UCDA is very much aware of this issue, and addressed it head on in its pleadings. UCDA denied that the data supplied to it by IBC was in the nature of a “license”, and argued further that even if intellectual property were involved it should be granted leave to bring its application on the basis of its view that the subsequent Federal Court of Appeal decision in Eli Lilly and Co. v. Apotex Inc. calls into question the Tribunal’s broad conclusion in Warner. More specifically, UCDA pleads that Warner “may have been decided incorrectly and it would be unfair to make a negative leave determination which would preclude reconsideration of the reasoning in Warner in a proceeding where the parties have the full opportunity to develop the facts and arguments related to each element of section 75.”

By arguing that it will be unable to compete in the vehicle accident history report market if IBC refuses to supply it with the necessary data, UCDA also can be viewed as invoking what has sometimes been referred to as the “essential facilities doctrine.” This doctrine, which has never been formally accepted in Canada, refers to a situation in which a monopolist controls a facility that a competitor is unable reasonably to duplicate, and the monopolist refuses to provide access to the competitor although it could feasibly do so, thereby rendering the competitor unable to compete. The essential facilities doctrine has had mixed success in other jurisdictions, faring better in the European Union (including a recent Microsoft decision, in which the Court of First Instance found that Microsoft’s failure to disclose interoperability information about its workgroup server operating system violated the European Union’s abuse of dominance law) than in the United States (where, in Verizon v.
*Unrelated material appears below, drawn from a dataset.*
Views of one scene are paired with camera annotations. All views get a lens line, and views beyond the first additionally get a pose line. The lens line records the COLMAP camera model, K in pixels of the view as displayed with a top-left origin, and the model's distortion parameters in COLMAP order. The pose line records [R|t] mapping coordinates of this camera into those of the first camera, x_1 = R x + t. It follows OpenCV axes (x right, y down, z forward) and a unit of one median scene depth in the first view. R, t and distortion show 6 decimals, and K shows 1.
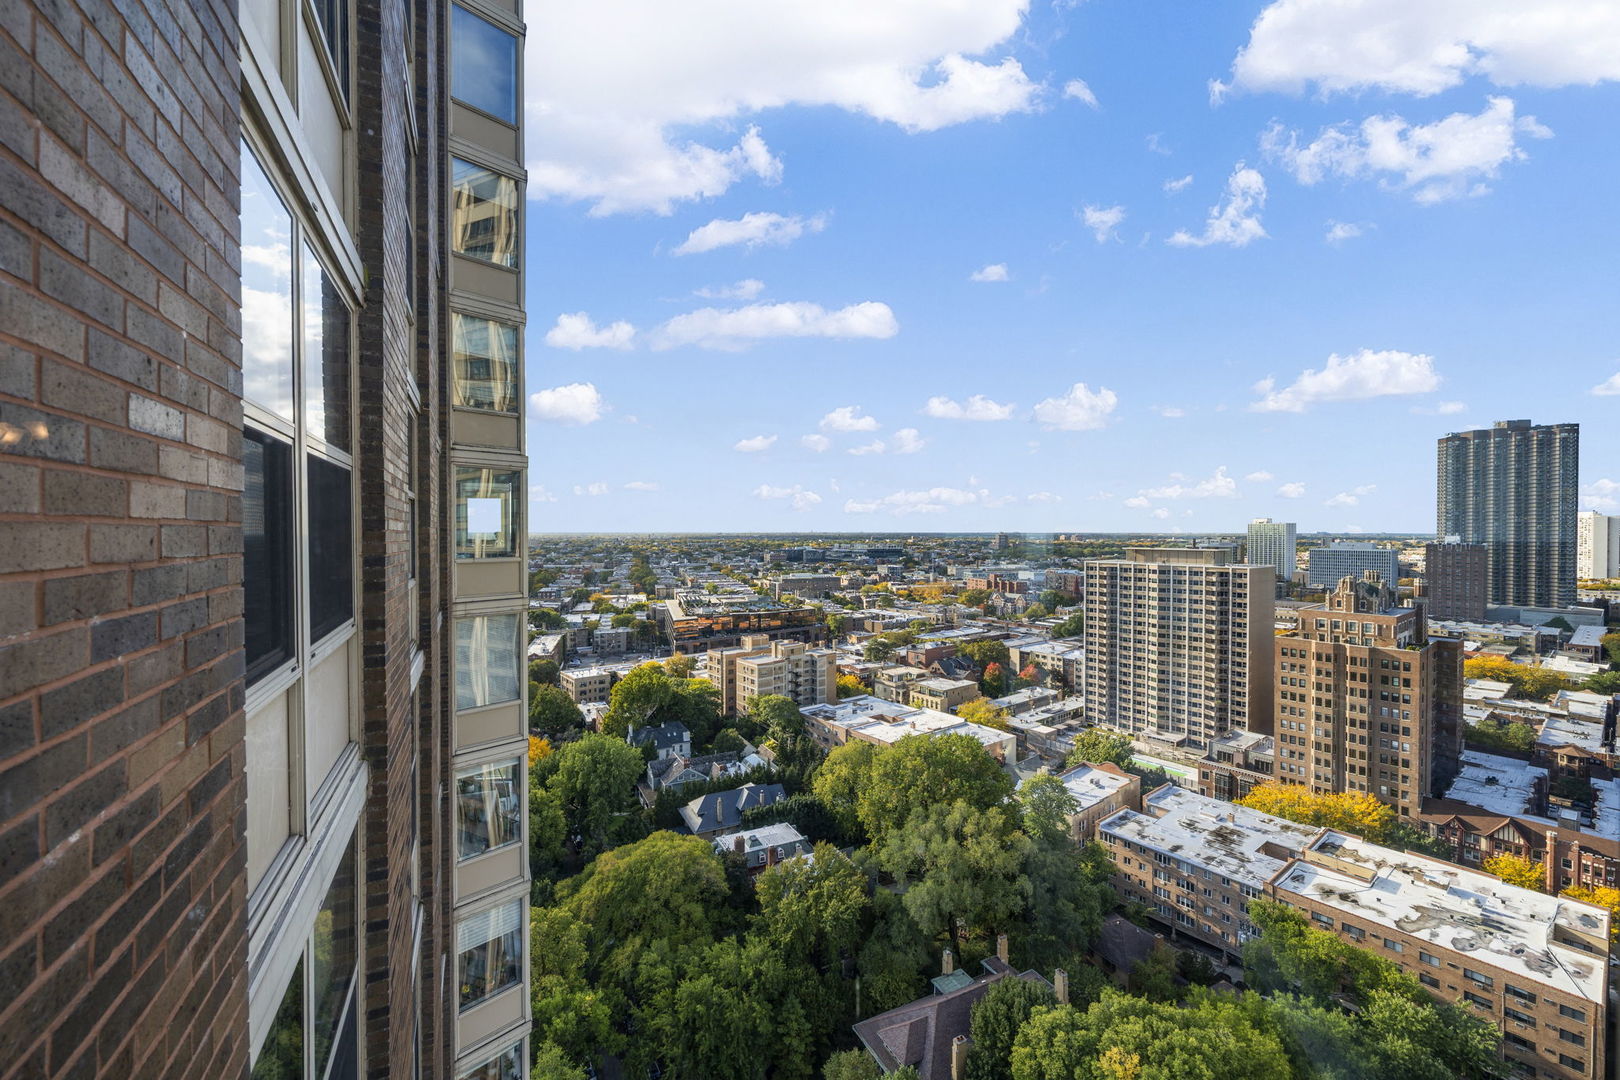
lens RADIAL K [[649.8, 0, 803.8], [0, 649.8, 538.3], [0, 0, 1]] dist [-0.000488, -0.000086]
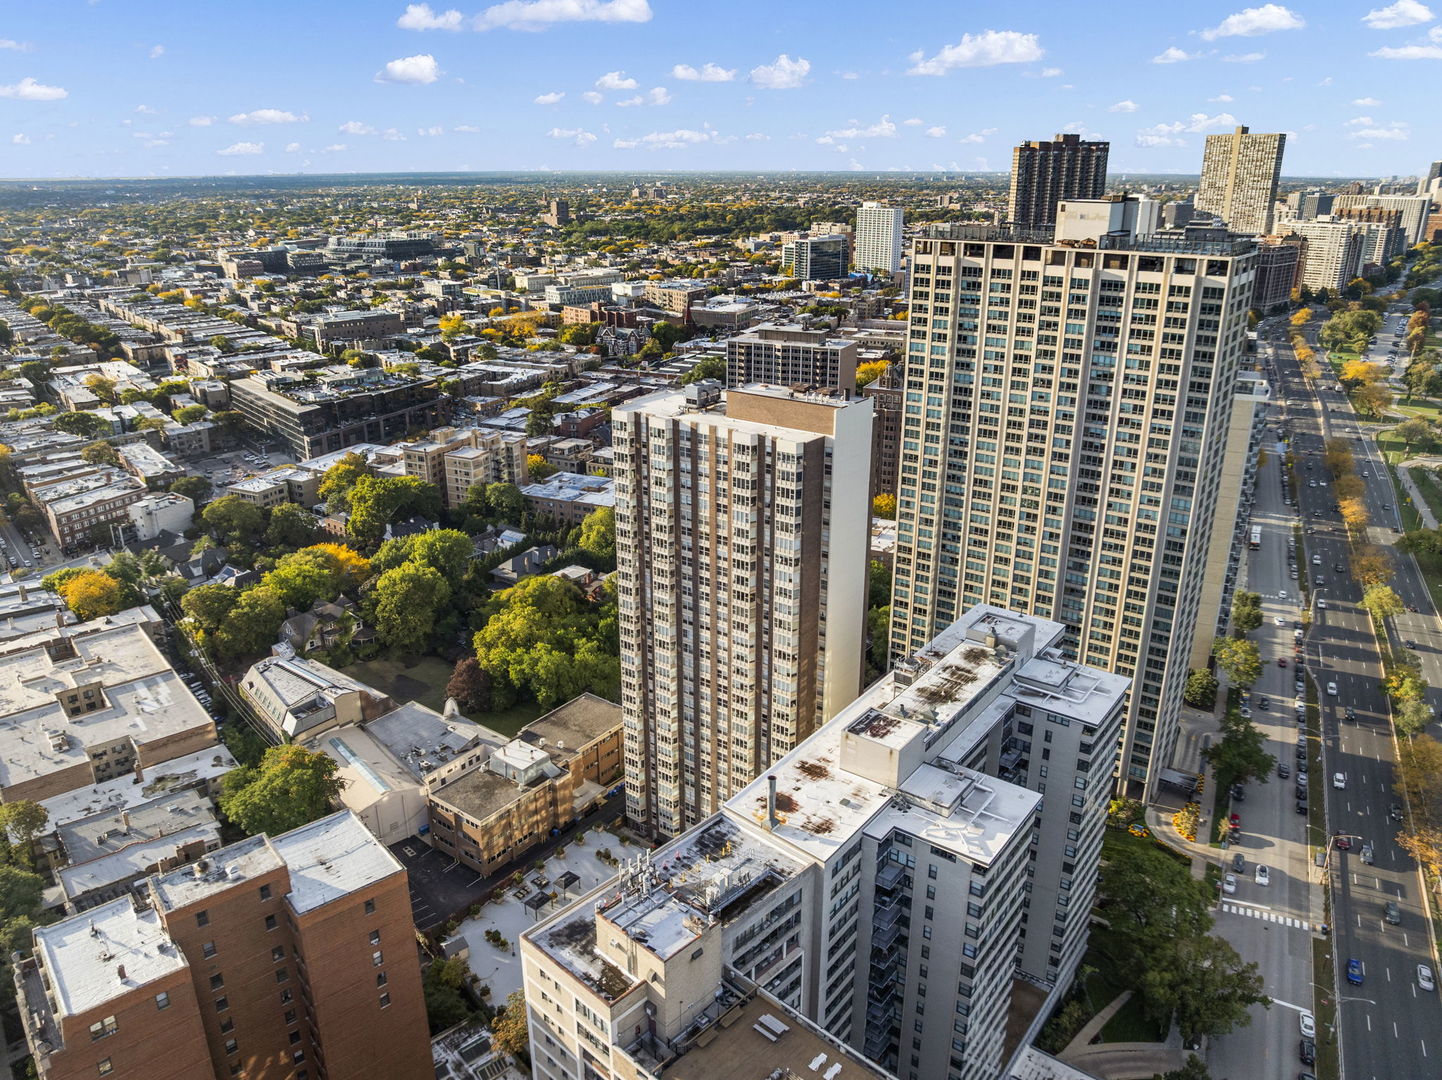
lens RADIAL K [[1039.9, 0, 721.0], [0, 1039.9, 540.0], [0, 0, 1]] dist [-0.008982, -0.004202]
pose [[0.892560, -0.155805, 0.423155, -0.227802], [0.005788, 0.942292, 0.334742, -0.132576], [-0.450891, -0.296328, 0.841955, -0.366376]]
Trinko, the Supreme Court stated that it had “never recognized such a doctrine,” and, while expressly refusing to recognize or repudiate such a doctrine, expressed strong reservations about creating a new exception to the proposition that there is no duty to aid competitors).
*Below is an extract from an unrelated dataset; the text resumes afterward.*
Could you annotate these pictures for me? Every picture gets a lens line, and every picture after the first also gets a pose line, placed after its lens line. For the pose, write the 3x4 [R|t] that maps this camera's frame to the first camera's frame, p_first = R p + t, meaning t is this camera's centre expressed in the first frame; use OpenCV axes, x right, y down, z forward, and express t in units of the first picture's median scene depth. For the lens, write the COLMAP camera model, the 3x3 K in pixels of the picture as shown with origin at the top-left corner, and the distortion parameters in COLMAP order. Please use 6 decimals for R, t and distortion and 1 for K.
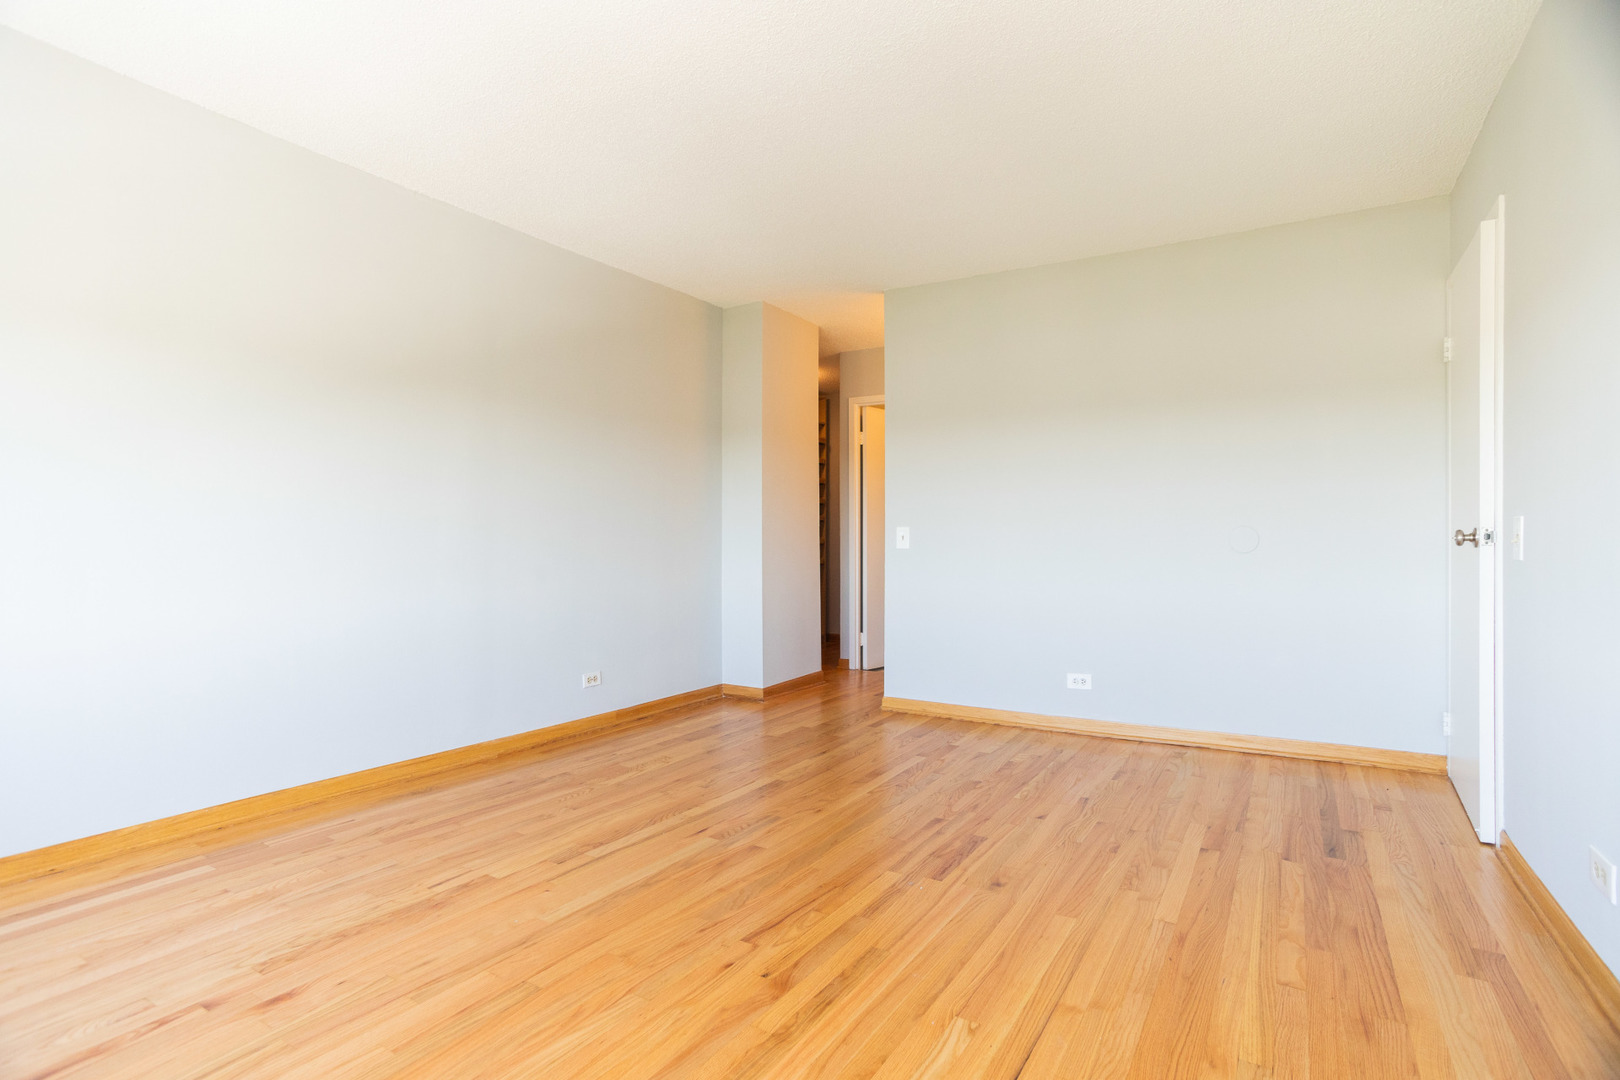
lens RADIAL K [[776.0, 0, 804.9], [0, 776.0, 540.3], [0, 0, 1]] dist [-0.073735, 0.046197]
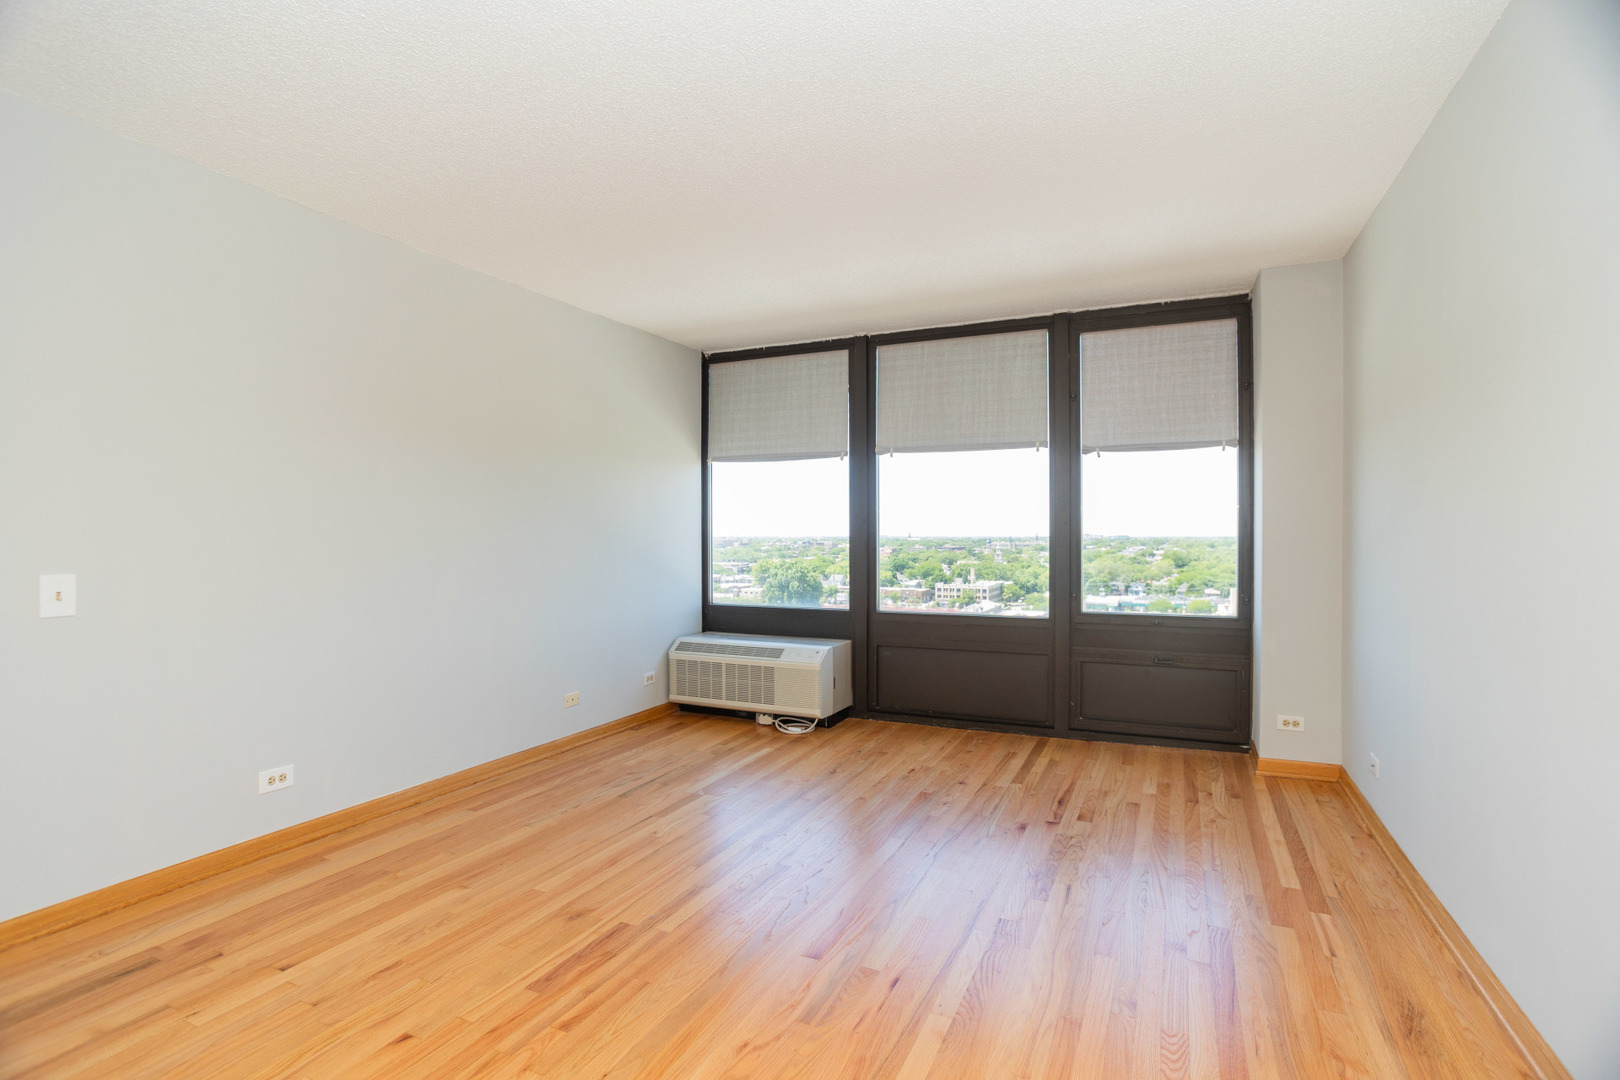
lens RADIAL K [[776.0, 0, 804.9], [0, 776.0, 540.3], [0, 0, 1]] dist [-0.073735, 0.046197]
pose [[-0.990940, -0.005342, -0.134196, 0.067344], [-0.005487, 0.999985, 0.000709, -0.074461], [0.134190, 0.001438, -0.990955, 1.927647]]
In its leave decision, the Tribunal has not dealt with these arguments directly. It merely found that there was no evidence to suggest that IBC had ever characterized its arrangements with the UCDA as a license. Whether the Tribunal will rest on this distinction when it hears UCDA’s application on its merits, and whether it will use this case as an opportunity to critically assess the reasoning of its Warner decision, remain to be seen.